Taken together, the current results are consistent with previous studies (Chen et al., 2012; Cheung et al., 2012) in finding both shared (i.e., alpha oscillation) and unique neural signatures (i.e., divergence in beta oscillatory activity between tasks, and the interaction in connectivity) associated with false-belief and false-complementation tasks, suggesting the two tasks engage interactive but separate neural networks (van Ackeren et al., 2016). Such a finding does not support the notion that the neural correlates of complementation syntax task are redundant with the neural correlates of false belief processing.

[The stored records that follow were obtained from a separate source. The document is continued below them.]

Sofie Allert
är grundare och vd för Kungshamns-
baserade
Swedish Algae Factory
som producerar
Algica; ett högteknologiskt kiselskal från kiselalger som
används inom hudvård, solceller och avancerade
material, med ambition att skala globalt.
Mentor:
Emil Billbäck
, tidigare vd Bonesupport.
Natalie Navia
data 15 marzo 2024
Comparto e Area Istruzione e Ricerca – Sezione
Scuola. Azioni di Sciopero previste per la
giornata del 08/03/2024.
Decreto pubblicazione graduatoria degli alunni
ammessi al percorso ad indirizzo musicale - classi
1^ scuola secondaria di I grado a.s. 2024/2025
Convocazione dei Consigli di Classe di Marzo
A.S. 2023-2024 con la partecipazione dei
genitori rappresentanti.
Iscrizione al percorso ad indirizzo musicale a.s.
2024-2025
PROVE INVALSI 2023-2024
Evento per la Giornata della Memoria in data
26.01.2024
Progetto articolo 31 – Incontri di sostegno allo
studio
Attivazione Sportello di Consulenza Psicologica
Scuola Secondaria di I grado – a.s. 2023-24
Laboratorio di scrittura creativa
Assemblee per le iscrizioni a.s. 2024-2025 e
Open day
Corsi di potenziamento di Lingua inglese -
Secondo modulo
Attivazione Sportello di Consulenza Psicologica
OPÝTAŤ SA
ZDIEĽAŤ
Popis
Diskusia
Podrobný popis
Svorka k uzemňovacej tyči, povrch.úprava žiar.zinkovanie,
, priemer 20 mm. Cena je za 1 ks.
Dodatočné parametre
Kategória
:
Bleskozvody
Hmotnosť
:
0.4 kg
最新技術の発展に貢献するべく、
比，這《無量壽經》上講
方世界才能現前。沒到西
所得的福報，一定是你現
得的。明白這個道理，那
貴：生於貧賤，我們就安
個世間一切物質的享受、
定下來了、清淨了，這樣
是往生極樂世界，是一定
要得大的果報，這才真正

Future studies are needed to explore whether the findings can be replicated in children and populations with brain lesions. Behavioral studies provide mixed support for the necessity of complementation syntax for false belief processing (de Villiers & de Villiers, 2014; Low, 2010; Slade & Ruffman, 2005). Aphasic adults with grammatical impairments, including complementation syntax, still pass false-belief tasks (Apperly et al., 2006; Siegal & Varley, 2006). Patients with stroke-induced aphasia were found to perform better in language comprehension when alpha and beta band (8–30 Hz) power decreases in frontal, temporal and parietal regions (Kielar et al., 2016). On the other hand, the importance of complementation syntax varies for different developmental populations (Farrar et al., 2017; Tager-Flusberg & Joseph, 2005). For typically developing children, complementation syntax is sometimes linked to FBU but just as often is not related (de Villiers & Pyers, 2002; Tardif et al., 2007). However, for children with autism spectrum disorders, specific language impairment, and deafness, complementation syntax appears to be more important to FBU (e.g., Farrar et al., 2017; Schick et al., 2007). Data shedding light on the neural dynamics of these processes would help to determine the importance of complementation syntax in FBU and the underlying mechanisms, for different populations. Such information would be useful for designing more efficient training and intervention programs for children with developing FBU and patients with FBU deficits.

Conclusions

The current study provides the first systematic investigation of neural oscillations in cortical networks associated with false belief understanding and complementation syntax. We provide evidence showing that false-belief and false-complementation tasks prompt different neural responses, with false-belief tasks showing oscillatory activity consistent with greater connectivity and heightened internal processing. Such results against to the redundancy hypothesis provide the foundation for subsequent studies that aim to explore the relation between these fundamental neurocognitive processes. Such results also provide neurophysiological data complementary to behavioral data for addressing the ongoing theoretical debate on the role of language in false belief understanding.